Bing it on! Microsoft's AI-powered search engine now open to all

Bing now gets more than 100 million daily active users, a significant increase from the past.
Abdul-Rahman Oladimeji Bello
One of the Microsoft's Bing search engine offices in the US.
One of the Microsoft's Bing search engine offices in the US.


Technology is rapidly evolving in real-time. And Artificial intelligence (AI) is undoubtedly one of the most exciting and disruptive innovations of our time. From self-driving cars to chatbots, AI is transforming how we live and work. Now, one of the biggest players in the tech industry is taking the AI game to a whole new level.

Microsoft has just announced that it is opening up its new AI-powered Bing search engine to all users. This comes after months of testing and tweaking the system, which is powered by the viral AI chatbot ChatGPT. 

And the best part? There's no waitlist anymore – as long as you're signed into the search engine via Microsoft's Edge browser, you're good to go. It uses OpenAI technology which now has financial backing from Microsoft.

The move highlights Microsoft's commitment to moving forward with the product even as the AI technology behind it has concerns about inaccuracies. 

Bing it on! Microsoft's AI-powered search engine now open to all

Still, Microsoft is undeterred. Yusuf Mehdi, a VP at Microsoft overseeing its AI initiatives, said, "We're getting better at speed, we're getting better at accuracy... but we are on a never-ending quest to make things better and better."

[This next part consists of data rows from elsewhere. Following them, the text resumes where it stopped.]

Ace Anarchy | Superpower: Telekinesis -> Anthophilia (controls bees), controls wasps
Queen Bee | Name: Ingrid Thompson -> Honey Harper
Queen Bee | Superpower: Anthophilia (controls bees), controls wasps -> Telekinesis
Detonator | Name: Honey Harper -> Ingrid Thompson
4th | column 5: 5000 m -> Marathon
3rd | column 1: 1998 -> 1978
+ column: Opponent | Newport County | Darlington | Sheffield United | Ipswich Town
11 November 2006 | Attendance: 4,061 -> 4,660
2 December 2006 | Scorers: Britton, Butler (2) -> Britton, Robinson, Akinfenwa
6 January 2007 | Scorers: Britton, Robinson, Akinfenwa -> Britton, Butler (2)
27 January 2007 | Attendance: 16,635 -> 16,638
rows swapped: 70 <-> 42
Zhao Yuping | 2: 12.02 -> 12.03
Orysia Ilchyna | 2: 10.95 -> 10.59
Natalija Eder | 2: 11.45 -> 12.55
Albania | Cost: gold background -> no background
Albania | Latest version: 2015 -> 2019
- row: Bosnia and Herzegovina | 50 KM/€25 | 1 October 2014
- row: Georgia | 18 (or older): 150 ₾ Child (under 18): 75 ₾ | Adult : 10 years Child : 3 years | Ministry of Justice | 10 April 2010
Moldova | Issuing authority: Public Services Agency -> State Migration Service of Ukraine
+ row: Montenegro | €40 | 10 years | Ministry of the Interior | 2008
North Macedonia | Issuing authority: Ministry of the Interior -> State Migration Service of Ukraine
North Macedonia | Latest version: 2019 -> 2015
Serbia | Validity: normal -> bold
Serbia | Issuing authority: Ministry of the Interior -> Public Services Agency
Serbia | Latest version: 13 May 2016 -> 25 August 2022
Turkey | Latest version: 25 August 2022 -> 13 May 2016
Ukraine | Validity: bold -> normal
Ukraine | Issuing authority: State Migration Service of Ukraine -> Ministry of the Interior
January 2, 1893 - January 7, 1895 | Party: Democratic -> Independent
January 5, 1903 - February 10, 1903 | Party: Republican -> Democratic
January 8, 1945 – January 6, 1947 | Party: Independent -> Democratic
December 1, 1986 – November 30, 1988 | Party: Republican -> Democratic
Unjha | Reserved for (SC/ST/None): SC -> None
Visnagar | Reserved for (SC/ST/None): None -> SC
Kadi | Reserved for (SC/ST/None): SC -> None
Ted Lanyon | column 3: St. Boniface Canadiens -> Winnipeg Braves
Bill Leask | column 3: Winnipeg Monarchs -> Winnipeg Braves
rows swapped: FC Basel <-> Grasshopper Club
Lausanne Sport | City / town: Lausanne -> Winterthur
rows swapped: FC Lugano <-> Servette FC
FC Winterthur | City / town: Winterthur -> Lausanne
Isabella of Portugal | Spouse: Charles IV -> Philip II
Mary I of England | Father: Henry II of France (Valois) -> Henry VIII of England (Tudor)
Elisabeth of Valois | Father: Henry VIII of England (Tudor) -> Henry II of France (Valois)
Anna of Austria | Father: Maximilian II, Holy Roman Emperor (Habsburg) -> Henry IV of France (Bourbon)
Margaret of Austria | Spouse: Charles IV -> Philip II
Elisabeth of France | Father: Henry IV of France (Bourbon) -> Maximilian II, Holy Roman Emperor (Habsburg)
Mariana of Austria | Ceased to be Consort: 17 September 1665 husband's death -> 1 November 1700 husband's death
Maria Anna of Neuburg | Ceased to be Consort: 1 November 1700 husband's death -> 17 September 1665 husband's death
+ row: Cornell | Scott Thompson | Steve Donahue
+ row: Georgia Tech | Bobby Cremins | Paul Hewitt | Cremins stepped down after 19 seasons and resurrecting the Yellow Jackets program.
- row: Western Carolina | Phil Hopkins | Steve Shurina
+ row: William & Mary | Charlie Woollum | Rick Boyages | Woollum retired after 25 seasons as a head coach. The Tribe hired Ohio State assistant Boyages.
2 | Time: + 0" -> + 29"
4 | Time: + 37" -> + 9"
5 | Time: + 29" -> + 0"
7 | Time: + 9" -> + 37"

Bing now gets more than 100 million daily active users. This is a significant increase in the past few months, according to Mehdi. Google, which has long dominated the market, is also adding similar AI features to its search engine, making the competition even more exciting.

What are we expecting from the new AI-powered BING?

What exactly can users expect from the new Bing? Microsoft has been working hard to make it a more user-friendly and personalized experience. In February, the company showed off how its revamped search engine could write summaries of search results. It could also chat with users to answer additional questions about a query and write emails or other compositions based on the results. 

Now, the latest updates include the ability to ask questions with pictures, access chat history so the chatbot remembers its conversation with users, and even export responses to Microsoft Word. Users can also personalize the tone and style of the chatbot's responses, selecting from a lengthier, creative reply to something shorter and to the point.

With the rise of AI also comes heightened scrutiny on the rapid pace of advancement in AI technology. Some of the biggest names in tech, including Elon Musk and Apple co-founder Steve Wozniak, have called for artificial intelligence labs to stop the training of the most powerful AI systems for at least six months, citing "profound risks to society and humanity." 

However, Mehdi doesn't believe the AI industry is moving too fast and suggested the calls for a pause aren't particularly helpful. For Mehdi, the only way to build this technology well is to do it in the open in public so we can have conversations about it. "The only way we can really learn how to do this well is by doing it and making it available to people," he said.

With the integration of AI into Bing, Microsoft is taking a step forward in AI technology that has the potential to change the way we search for information online. However, as with any new technology, it comes with risks and concerns. As we move forward, it will be important for tech companies to balance the benefits of AI with the potential risks to society and humanity.